If you think ethanol doesn’t coincide with political success, look to Iowa this week, where one of the Republican frontrunners for presidential nominee, Sen. Ted Cruz (R., Texas), had to do some tweaking of his policy on the renewable fuel standard (RFS) support to deal with ongoing negative press with farmers on his stance on ethanol.
At a campaign stop in Cherokee, Iowa, Cruz expressed for the first time that he would keep the RFS through 2022 but would begin to phase it down from 2017 to 2022. In 2013, Cruz introduced a bill that would have immediately repealed the RFS if it had passed. In 2014 and 2015, he would phase down the volumetric requirements in 2019 and 2020.
The America’s Renewable Future has set a goal of educating 45,000 supporters on where the presidential candidates stand on RFS support. ARF released a final report card in January that had Cruz and Sen. Rand Paul (R., Ky.) standing out as the "bad" candidates on the report card, while the rest of the candidates on both sides of the aisle were graded as "good." The report card designates a “good” candidate as one who has demonstrated support for the RFS and Iowa farmers and a “bad” candidate as one who has stood against the RFS and Iowa farmers.
The RFS enjoys broad support from Iowa’s Democrat and Republican caucus-goers, with 76% and 61%, respectively, saying in a recent poll that they would be more likely to support a candidate who is pro-RFS.
A 2012 survey by Farmers Pulse Opinion Research indicated that 76% of farmers believe the RFS is “very important” or “somewhat important” to “the future profitability of agriculture in the U.S." Interestingly, that higher level of support for the RFS came from a sample in which 71% of the voters contacted indicated that they “strongly disapprove” of President Barack Obama’s job performance.
“The RFS is a rare issue that cuts across party lines and deals directly with rural economics,” National Farmers Union (NFU) president Roger Johnson said.
NFU commissioned a survey from HaystaqDNA that targeted likely voters in six districts in rural states that flipped from Democrat to Republican in recent elections.
Five of the districts surveyed flipped into the Republican column during the 2010 election that gave Republicans control of the Senate, and one flipped in 2014. Johnson noted that support for the RFS outweighed opposition in five out of the six districts surveyed.
“Self-identified moderates constituted 39% of the electorate surveyed in the poll, and by a two-to-one margin, these voters said that support for the RFS will make them more likely to vote for a congressional candidate versus voters who say it will make them less likely to support that candidate,” Johnson said.
Ryan Fitzpatrick, deputy director of the Clean Energy Program for the Third Way Democrat think tank, added that self-identified moderates have constituted a plurality of the general election electorate in every presidential election since 1976. Voters identifying themselves as moderates have also made up a plurality of the voters supporting the Democrat nominee in every presidential election in the same time period.
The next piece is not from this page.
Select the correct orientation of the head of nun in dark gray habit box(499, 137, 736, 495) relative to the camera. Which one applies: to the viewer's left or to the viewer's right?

As a group, these moderate voters tend to lean more Democrat than the overall sample, but nearly a third (32%) report that they tend to split their votes equally between Democrats and Republicans.
“These are precisely the voters that make a difference in close races in the potentially competitive districts the survey examined,” Fitzpatrick said. “The RFS is not a silver bullet in these districts, but it is an issue that uniquely cuts across party lines in terms of support and affords Democrats the opportunity to build support among swing voters.”